**Supplied material:**

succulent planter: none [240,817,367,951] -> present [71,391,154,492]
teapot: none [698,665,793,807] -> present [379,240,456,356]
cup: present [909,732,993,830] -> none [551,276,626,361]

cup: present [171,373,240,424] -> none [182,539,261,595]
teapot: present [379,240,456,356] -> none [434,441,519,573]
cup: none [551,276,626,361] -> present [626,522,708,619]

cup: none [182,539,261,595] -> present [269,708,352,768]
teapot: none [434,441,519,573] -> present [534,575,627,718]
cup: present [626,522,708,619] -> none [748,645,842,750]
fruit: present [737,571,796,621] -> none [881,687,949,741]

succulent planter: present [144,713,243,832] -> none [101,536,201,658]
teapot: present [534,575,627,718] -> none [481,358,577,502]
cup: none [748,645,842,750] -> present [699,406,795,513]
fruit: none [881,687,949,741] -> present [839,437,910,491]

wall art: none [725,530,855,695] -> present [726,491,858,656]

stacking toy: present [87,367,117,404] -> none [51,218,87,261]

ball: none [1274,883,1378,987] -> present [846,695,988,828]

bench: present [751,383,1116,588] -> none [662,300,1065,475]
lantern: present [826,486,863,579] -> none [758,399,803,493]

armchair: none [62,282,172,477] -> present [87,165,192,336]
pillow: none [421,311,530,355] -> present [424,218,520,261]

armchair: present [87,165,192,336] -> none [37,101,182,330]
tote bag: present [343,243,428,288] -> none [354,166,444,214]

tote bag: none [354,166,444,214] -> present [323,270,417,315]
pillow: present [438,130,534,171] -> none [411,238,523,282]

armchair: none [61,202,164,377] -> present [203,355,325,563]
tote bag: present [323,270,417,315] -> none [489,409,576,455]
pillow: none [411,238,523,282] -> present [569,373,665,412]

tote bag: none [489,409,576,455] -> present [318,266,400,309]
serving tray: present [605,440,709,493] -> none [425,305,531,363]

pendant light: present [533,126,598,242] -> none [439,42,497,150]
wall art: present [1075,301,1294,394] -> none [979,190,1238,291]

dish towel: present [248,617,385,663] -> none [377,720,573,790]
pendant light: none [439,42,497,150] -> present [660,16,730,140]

**Exercise goal:** An exact copy of the lines from the one containing "tote bag: none [489,409,576,455]" through the end of the data above is the whole answer.

**Task output:**
tote bag: none [489,409,576,455] -> present [318,266,400,309]
serving tray: present [605,440,709,493] -> none [425,305,531,363]

pendant light: present [533,126,598,242] -> none [439,42,497,150]
wall art: present [1075,301,1294,394] -> none [979,190,1238,291]

dish towel: present [248,617,385,663] -> none [377,720,573,790]
pendant light: none [439,42,497,150] -> present [660,16,730,140]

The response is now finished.